**Prompt a:** Repeat word for word everything in the JPEG 2000 error thread from "JPEG2000 is an" down to "(abandoned since 2006).".

0
Not a bug

JPEG 2000 Error

nxmehta 10 years ago updated by Tom 10 years ago 5
I see the following error in my Ubooquity logs when scanning certain PDFs:

java.lang.RuntimeException: JPeg 2000 Images needs the VM parameter -Dorg.jpedal.jai=true switch turned on
at org.jpedal.parser.PdfStreamDecoder.decodeStreamIntoObjects(Unknown Source) ~[jpedal_lgpl.jar.1278601029713114070.tmp:4.92b23] at org.jpedal.parser.PdfStreamDecoder.decodePageContent(Unknown Source) ~[jpedal_lgpl.jar.1278601029713114070.tmp:4.92b23]
at org.jpedal.PDFtoImageConvertor.convert(Unknown Source) ~[jpedal_lgpl.jar.1278601029713114070.tmp:4.92b23]
at org.jpedal.PdfDecoder.getPageAsImage(Unknown Source) ~[jpedal_lgpl.jar.1278601029713114070.tmp:4.92b23]
at org.jpedal.PdfDecoder.getPageAsImage(Unknown Source) ~[jpedal_lgpl.jar.1278601029713114070.tmp:4.92b23]
at com.ubooquity.fileformat.pdf.c.a(SourceFile:62) ~[Ubooquity.jar:1.6.0]
at com.ubooquity.fileformat.pdf.c.a(SourceFile:48) ~[Ubooquity.jar:1.6.0]
at com.ubooquity.data.feeder.a.b(SourceFile:359) [Ubooquity.jar:1.6.0]
at com.ubooquity.data.feeder.a.a(SourceFile:202) [Ubooquity.jar:1.6.0]
at com.ubooquity.data.feeder.a.b(SourceFile:302) [Ubooquity.jar:1.6.0] at com.ubooquity.data.feeder.a.a(SourceFile:34) [Ubooquity.jar:1.6.0]
at com.ubooquity.data.feeder.a$1.run(SourceFile:112) [Ubooquity.jar:1.6.0]
at java.lang.Thread.run(Thread.java:745) [na:1.7.0_65]

I passed the requested parameter to Ubooquity like so:

java -Dorg.jpedal.jai=true -jar Ubooquity.jar

But that didn't seem to help.  Is it possible to fix this issue in Ubooquity itself?
Under review
The error you get comes from images contained in your PDF files that are encoded using the JPEG2000 format.

JPEG2000 is an image compression format that is quite efficient but also very complex and that never really took off. Because it is complex and not really used, it has very poor support in applications and libraries.
In your case, the PDF file is decoded by Ubooquity using the JPedal PDF library. This library does not support JPEG2000 out of the box and has to rely on another external library: Java Advanced Imaging (JAI). The problem is that JAI is an old library that is not maintained anymore (abandoned since 2006).

**Data provided:**
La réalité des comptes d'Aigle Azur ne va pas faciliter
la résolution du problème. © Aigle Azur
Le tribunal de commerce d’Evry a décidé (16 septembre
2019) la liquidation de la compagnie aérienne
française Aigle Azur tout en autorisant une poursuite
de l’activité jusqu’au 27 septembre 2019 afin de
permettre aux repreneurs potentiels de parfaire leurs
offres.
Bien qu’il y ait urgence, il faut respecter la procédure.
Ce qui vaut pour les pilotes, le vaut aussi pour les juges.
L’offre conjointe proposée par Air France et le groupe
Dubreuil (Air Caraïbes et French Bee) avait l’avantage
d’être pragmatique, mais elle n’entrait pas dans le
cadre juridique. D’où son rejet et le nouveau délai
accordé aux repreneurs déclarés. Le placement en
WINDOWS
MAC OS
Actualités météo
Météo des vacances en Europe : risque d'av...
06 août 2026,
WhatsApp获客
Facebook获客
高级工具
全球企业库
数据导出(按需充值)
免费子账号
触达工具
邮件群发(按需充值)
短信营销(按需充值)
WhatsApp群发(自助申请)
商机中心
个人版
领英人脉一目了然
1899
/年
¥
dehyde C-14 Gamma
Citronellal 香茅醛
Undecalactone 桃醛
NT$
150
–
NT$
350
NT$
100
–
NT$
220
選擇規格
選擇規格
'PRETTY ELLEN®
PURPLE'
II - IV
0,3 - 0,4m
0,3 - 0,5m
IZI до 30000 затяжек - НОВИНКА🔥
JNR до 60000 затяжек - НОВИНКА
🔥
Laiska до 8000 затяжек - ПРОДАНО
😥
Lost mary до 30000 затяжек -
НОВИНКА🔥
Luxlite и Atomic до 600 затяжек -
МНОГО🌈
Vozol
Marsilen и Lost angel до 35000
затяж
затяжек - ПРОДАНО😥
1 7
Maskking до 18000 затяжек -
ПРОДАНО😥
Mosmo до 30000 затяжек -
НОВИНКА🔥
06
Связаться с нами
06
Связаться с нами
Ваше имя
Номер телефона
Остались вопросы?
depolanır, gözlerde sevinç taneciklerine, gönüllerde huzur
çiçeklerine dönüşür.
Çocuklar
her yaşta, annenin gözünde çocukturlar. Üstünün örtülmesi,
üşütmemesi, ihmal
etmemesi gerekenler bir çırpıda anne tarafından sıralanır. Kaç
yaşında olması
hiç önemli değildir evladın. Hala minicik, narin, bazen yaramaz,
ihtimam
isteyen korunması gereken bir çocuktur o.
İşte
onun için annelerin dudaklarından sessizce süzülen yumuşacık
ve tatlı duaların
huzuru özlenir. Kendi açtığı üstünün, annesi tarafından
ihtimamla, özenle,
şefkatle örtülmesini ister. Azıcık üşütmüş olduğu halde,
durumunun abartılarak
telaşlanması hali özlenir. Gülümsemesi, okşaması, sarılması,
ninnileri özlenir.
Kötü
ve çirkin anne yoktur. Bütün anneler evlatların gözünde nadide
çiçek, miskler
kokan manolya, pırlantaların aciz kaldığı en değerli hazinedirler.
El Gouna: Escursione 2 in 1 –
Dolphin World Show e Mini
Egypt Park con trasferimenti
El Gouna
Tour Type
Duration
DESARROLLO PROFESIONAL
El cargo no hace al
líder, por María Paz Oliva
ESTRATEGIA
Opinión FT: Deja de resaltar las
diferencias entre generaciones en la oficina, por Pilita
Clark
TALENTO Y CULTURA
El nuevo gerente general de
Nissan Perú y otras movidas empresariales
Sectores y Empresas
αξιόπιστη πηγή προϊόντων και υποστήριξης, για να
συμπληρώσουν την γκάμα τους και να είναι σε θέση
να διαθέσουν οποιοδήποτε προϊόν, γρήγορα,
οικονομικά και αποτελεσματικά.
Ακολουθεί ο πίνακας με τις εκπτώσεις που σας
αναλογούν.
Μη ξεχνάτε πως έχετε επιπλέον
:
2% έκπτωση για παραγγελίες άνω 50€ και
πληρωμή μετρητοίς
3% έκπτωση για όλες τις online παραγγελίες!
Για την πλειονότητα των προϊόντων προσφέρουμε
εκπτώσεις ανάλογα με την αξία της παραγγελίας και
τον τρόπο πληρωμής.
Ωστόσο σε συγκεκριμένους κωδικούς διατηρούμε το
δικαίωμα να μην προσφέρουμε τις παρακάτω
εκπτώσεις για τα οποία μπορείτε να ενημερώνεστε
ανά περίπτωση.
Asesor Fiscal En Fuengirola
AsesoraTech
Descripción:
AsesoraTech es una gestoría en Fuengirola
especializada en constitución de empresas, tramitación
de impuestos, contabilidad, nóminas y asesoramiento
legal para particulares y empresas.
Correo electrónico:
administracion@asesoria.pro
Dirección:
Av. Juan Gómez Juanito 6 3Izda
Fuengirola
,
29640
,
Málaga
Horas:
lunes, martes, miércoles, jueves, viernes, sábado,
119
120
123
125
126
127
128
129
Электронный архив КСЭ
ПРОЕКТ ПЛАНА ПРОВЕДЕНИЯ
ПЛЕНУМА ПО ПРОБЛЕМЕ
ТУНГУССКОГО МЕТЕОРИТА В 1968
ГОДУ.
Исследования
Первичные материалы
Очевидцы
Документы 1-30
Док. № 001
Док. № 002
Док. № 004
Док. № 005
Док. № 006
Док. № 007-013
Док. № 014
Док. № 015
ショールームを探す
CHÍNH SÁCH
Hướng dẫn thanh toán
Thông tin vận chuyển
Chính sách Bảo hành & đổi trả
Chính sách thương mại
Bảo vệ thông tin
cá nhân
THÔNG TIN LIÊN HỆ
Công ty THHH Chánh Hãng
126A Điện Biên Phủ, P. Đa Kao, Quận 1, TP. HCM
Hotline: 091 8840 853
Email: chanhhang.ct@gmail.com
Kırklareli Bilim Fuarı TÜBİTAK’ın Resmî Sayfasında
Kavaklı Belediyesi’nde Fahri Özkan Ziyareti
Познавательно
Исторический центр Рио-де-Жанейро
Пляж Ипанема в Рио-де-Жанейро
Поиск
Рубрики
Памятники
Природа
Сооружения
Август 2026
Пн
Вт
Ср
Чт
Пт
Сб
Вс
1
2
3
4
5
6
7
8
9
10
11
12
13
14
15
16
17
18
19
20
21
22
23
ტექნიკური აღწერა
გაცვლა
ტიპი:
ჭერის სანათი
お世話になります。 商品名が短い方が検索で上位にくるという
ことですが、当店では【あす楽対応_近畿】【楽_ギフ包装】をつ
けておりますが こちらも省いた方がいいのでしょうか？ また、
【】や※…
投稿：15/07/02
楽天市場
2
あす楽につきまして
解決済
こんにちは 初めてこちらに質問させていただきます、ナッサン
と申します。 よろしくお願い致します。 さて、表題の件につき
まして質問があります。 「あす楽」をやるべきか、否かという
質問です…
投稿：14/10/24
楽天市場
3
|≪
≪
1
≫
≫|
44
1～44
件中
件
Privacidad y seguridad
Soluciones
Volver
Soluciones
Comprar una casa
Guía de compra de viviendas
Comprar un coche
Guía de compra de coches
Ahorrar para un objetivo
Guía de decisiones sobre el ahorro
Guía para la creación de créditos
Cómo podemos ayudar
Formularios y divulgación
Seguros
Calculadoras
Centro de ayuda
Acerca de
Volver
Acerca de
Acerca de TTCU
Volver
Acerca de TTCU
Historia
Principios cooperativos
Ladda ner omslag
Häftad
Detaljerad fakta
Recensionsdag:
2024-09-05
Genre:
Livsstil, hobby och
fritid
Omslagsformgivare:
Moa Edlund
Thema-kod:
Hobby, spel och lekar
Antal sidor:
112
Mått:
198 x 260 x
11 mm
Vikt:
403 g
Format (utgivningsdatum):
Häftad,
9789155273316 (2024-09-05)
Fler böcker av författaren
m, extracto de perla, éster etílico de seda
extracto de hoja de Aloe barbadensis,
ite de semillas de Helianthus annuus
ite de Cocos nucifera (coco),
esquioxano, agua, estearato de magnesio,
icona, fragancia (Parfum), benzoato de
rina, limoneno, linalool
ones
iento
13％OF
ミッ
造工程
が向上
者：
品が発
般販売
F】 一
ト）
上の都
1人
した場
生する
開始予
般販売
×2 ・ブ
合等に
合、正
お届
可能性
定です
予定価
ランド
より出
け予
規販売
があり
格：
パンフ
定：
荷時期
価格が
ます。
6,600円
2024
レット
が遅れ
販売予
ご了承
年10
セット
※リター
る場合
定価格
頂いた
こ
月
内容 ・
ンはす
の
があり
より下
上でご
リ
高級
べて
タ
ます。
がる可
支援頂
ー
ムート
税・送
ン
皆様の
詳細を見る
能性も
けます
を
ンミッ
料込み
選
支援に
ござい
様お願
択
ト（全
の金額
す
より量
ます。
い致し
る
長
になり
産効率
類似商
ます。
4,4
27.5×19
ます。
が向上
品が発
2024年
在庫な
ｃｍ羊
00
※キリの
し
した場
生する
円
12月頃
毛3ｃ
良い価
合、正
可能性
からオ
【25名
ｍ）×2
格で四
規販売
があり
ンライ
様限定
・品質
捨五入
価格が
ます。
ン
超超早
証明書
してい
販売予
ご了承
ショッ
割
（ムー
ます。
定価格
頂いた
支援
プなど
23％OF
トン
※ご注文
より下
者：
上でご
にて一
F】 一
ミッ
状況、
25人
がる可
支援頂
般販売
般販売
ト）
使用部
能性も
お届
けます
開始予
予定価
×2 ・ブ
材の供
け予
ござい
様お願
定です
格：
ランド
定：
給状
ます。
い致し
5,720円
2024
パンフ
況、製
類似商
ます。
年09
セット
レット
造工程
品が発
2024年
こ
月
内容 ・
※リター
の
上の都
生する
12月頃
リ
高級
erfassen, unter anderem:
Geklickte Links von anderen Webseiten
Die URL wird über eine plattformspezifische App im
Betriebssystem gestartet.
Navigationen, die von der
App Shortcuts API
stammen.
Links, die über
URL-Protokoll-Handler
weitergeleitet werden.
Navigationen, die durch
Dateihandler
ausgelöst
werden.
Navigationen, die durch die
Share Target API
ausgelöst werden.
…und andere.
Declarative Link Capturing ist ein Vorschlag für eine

**Prompt b:** Reproduce the listing word for word, everything from its first line down to the line containing "etmemesi gerekenler bir", with both ends included.

**Task result a:**
JPEG2000 is an image compression format that is quite efficient but also very complex and that never really took off. Because it is complex and not really used, it has very poor support in applications and libraries.
In your case, the PDF file is decoded by Ubooquity using the JPedal PDF library. This library does not support JPEG2000 out of the box and has to rely on another external library: Java Advanced Imaging (JAI). The problem is that JAI is an old library that is not maintained anymore (abandoned since 2006).

**Task result b:**
La réalité des comptes d'Aigle Azur ne va pas faciliter
la résolution du problème. © Aigle Azur
Le tribunal de commerce d’Evry a décidé (16 septembre
2019) la liquidation de la compagnie aérienne
française Aigle Azur tout en autorisant une poursuite
de l’activité jusqu’au 27 septembre 2019 afin de
permettre aux repreneurs potentiels de parfaire leurs
offres.
Bien qu’il y ait urgence, il faut respecter la procédure.
Ce qui vaut pour les pilotes, le vaut aussi pour les juges.
L’offre conjointe proposée par Air France et le groupe
Dubreuil (Air Caraïbes et French Bee) avait l’avantage
d’être pragmatique, mais elle n’entrait pas dans le
cadre juridique. D’où son rejet et le nouveau délai
accordé aux repreneurs déclarés. Le placement en
WINDOWS
MAC OS
Actualités météo
Météo des vacances en Europe : risque d'av...
06 août 2026,
WhatsApp获客
Facebook获客
高级工具
全球企业库
数据导出(按需充值)
免费子账号
触达工具
邮件群发(按需充值)
短信营销(按需充值)
WhatsApp群发(自助申请)
商机中心
个人版
领英人脉一目了然
1899
/年
¥
dehyde C-14 Gamma
Citronellal 香茅醛
Undecalactone 桃醛
NT$
150
–
NT$
350
NT$
100
–
NT$
220
選擇規格
選擇規格
'PRETTY ELLEN®
PURPLE'
II - IV
0,3 - 0,4m
0,3 - 0,5m
IZI до 30000 затяжек - НОВИНКА🔥
JNR до 60000 затяжек - НОВИНКА
🔥
Laiska до 8000 затяжек - ПРОДАНО
😥
Lost mary до 30000 затяжек -
НОВИНКА🔥
Luxlite и Atomic до 600 затяжек -
МНОГО🌈
Vozol
Marsilen и Lost angel до 35000
затяж
затяжек - ПРОДАНО😥
1 7
Maskking до 18000 затяжек -
ПРОДАНО😥
Mosmo до 30000 затяжек -
НОВИНКА🔥
06
Связаться с нами
06
Связаться с нами
Ваше имя
Номер телефона
Остались вопросы?
depolanır, gözlerde sevinç taneciklerine, gönüllerde huzur
çiçeklerine dönüşür.
Çocuklar
her yaşta, annenin gözünde çocukturlar. Üstünün örtülmesi,
üşütmemesi, ihmal
etmemesi gerekenler bir çırpıda anne tarafından sıralanır. Kaç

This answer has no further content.